A solar panel generates electricity using the photovoltaic effect, a phenomenon discovered in 1839 when Edmond Becquerel, a French physicist, observed that certain materials produced an electric current when exposed to light.

Two layers of a semi-conducting material are combined to create this effect. One layer must have a depleted number of electrons. When exposed to sunlight, the layers of material absorb the photons. This excites the electrons, causing some of them to ‘jump’ from one layer to the other, generating an electrical charge.

The semi-conducting material used to build a solar cell is silicon, cut into very thin wafers. Some of these wafers are then ‘doped’ to contaminate them, thereby creating an electron imbalance in the wafers. The wafers are then aligned together to make a solar cell. Conductive metal strips attached to the cells take the electrical current.

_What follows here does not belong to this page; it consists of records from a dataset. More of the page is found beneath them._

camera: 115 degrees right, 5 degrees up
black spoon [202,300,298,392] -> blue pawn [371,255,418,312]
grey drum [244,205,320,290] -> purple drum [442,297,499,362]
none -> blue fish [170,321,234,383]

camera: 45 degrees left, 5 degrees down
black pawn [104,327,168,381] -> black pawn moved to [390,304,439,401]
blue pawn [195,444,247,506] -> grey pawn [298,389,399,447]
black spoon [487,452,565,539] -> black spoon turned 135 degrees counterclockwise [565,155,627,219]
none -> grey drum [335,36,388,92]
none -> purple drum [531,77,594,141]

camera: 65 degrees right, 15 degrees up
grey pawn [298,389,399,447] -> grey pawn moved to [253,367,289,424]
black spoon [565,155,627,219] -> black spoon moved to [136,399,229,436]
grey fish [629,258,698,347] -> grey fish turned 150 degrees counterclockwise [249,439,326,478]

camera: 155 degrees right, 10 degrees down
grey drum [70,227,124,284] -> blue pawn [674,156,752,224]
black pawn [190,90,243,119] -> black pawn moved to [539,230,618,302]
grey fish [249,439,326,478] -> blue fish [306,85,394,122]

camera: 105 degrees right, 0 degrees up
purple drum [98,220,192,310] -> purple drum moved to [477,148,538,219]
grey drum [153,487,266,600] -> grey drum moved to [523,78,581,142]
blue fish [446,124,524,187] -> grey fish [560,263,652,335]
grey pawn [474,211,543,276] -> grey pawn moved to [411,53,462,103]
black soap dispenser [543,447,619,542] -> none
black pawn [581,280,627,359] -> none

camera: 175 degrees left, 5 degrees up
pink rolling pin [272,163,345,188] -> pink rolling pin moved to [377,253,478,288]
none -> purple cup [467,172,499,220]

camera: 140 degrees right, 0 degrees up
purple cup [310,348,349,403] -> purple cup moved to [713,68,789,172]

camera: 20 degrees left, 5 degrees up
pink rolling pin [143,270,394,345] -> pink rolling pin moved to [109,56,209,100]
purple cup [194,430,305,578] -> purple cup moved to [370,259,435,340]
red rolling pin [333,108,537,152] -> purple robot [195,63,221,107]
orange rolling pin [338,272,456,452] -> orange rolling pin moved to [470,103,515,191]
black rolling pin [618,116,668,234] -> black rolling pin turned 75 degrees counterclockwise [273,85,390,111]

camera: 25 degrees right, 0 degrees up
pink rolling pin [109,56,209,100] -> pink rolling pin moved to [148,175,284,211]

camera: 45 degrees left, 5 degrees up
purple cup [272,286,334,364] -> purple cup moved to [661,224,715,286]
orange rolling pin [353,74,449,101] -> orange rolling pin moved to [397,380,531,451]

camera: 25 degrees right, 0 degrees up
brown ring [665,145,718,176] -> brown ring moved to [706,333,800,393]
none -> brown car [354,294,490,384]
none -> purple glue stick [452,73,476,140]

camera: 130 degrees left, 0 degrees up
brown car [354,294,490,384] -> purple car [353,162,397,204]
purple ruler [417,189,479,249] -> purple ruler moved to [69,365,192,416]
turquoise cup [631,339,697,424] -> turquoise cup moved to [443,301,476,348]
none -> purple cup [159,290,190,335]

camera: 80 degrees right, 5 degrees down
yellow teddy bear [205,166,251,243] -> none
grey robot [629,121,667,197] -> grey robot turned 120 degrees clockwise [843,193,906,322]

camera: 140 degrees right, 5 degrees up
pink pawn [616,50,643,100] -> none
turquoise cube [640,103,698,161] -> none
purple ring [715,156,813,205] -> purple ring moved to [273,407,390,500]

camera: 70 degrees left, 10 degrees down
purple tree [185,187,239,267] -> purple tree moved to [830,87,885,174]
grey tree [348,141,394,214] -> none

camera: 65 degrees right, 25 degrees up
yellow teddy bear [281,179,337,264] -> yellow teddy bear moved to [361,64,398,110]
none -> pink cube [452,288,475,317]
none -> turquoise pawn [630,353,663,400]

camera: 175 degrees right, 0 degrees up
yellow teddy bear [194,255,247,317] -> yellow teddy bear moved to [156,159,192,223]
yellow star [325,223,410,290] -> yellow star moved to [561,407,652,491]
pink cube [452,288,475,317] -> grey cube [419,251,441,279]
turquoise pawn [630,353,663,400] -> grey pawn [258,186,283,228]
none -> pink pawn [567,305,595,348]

When a photon hit the solar cell, it can do one of three things. It can be absorbed by the cell, reflected off the cell or pass straight through the cell. When a photon is absorbed by the silicon, electrical current is generated. The more photons (i.e. the greater intensity of light) that are absorbed by the solar cell, the greater the current generated.

Solar cells generate most of their electricity from direct sunlight. However, they also generate electricity on cloudy days and some systems can even generate very small amounts of electricity on bright moonlit nights.

Individual solar cells typically only generate tiny amounts of electrical energy. To make useful amounts of electricity, these cells are connected together to make a solar module, otherwise known as a solar panel or, to be more precise, a photovoltaic module.